* [WORK INSTRUCTION]
For the records that follow, please set down exactly the lines between the one holding "nose: (445, 330)" and the one holding "left eye: (577, 178)", inclusive, and only those.

-------- RECORDS FOR THIS TASK --------

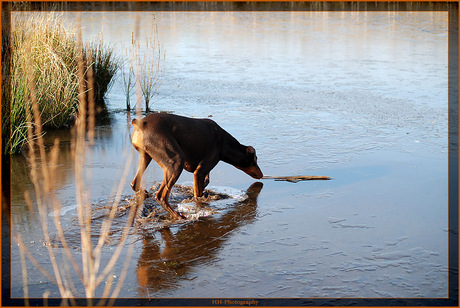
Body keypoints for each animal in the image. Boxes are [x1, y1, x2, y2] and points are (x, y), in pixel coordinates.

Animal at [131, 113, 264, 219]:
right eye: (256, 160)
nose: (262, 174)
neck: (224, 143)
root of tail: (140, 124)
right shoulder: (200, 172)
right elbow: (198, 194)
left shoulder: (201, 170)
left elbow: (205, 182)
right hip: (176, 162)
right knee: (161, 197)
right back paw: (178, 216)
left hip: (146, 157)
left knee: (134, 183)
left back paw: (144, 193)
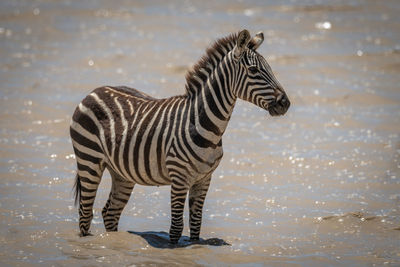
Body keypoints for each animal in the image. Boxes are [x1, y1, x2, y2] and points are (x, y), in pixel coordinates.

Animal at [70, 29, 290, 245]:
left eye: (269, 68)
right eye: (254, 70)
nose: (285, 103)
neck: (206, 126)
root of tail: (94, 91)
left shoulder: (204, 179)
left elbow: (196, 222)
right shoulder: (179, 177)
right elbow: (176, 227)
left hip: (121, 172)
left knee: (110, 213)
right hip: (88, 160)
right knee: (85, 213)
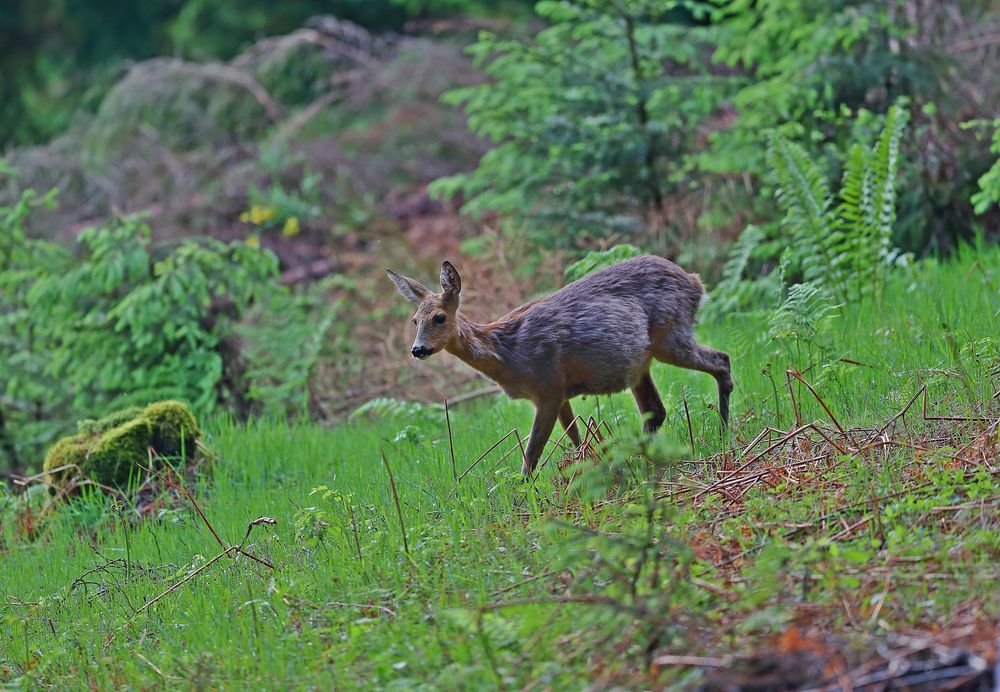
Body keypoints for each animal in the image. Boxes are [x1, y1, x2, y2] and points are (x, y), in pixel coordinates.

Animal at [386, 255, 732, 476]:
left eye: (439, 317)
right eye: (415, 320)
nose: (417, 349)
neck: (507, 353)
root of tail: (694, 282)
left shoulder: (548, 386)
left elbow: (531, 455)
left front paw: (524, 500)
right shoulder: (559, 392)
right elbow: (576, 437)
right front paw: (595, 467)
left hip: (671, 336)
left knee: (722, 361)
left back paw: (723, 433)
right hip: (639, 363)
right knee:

--------
-------- RECORDS FOR THIS TASK --------

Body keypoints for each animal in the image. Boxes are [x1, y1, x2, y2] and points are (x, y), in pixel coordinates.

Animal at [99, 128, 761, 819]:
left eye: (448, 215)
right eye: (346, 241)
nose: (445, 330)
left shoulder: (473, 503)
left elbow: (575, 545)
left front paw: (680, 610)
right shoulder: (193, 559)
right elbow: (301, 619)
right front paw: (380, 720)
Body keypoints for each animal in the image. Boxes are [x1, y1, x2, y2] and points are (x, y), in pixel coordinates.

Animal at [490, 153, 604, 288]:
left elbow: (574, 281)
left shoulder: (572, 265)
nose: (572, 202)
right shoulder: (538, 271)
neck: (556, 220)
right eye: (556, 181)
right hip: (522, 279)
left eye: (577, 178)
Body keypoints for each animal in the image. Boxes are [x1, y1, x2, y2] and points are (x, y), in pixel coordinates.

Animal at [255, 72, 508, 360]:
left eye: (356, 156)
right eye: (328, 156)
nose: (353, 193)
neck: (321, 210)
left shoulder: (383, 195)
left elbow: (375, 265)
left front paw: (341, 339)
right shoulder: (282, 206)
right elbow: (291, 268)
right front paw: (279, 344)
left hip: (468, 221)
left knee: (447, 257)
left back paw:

--------
-------- RECORDS FOR THIS TASK --------

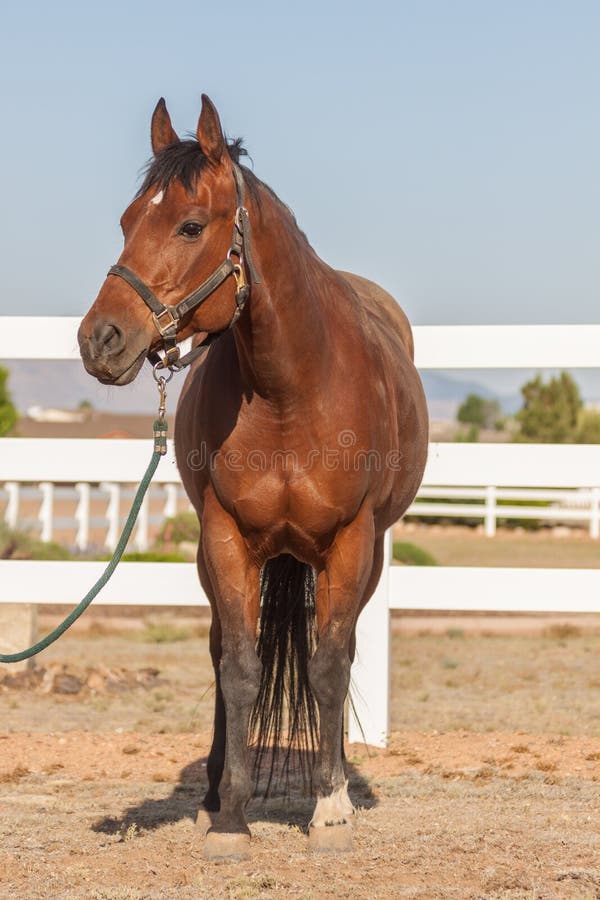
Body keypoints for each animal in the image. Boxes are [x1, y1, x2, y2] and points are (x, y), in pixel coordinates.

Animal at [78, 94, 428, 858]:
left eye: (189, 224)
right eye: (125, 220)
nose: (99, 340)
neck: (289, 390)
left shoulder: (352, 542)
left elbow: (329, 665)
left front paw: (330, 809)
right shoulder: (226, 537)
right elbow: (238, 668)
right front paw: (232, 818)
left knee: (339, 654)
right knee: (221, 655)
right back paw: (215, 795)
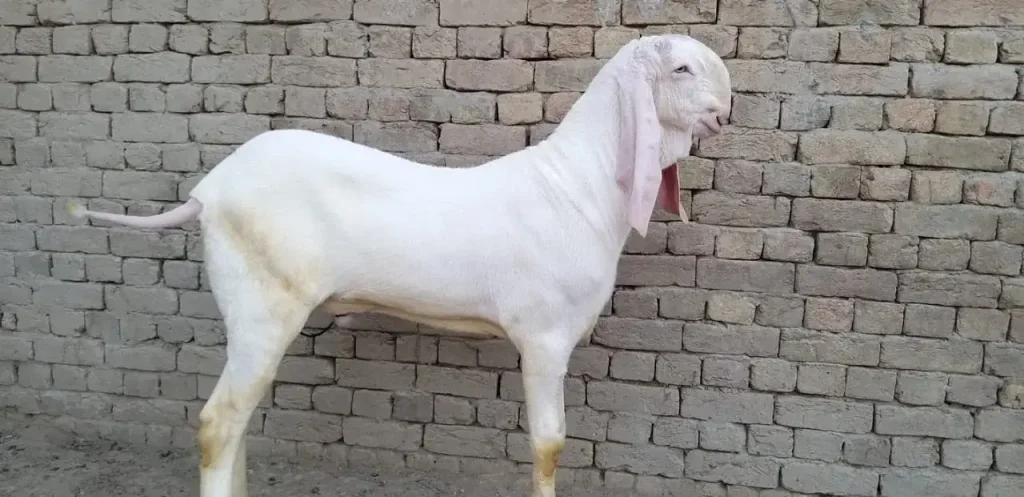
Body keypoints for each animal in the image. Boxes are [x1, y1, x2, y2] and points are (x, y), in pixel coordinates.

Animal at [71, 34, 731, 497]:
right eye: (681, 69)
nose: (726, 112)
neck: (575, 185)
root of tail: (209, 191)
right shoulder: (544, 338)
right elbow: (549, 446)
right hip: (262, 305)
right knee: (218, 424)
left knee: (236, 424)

--------

* [SOLUTION TO THE EXERCISE]
nose: (445, 330)
left shoulder: (473, 503)
left elbow: (575, 545)
left front paw: (680, 610)
right shoulder: (193, 559)
right elbow: (301, 619)
right front paw: (380, 720)
Body keypoints for each animal in the image. Boxes are [x1, y1, x2, y2] and points are (x, y), in pixel coordinates.

Animal at [490, 153, 604, 288]:
left elbow: (574, 281)
left shoulder: (572, 265)
nose: (572, 202)
right shoulder: (538, 271)
neck: (556, 220)
right eye: (556, 181)
right hip: (522, 279)
left eye: (577, 178)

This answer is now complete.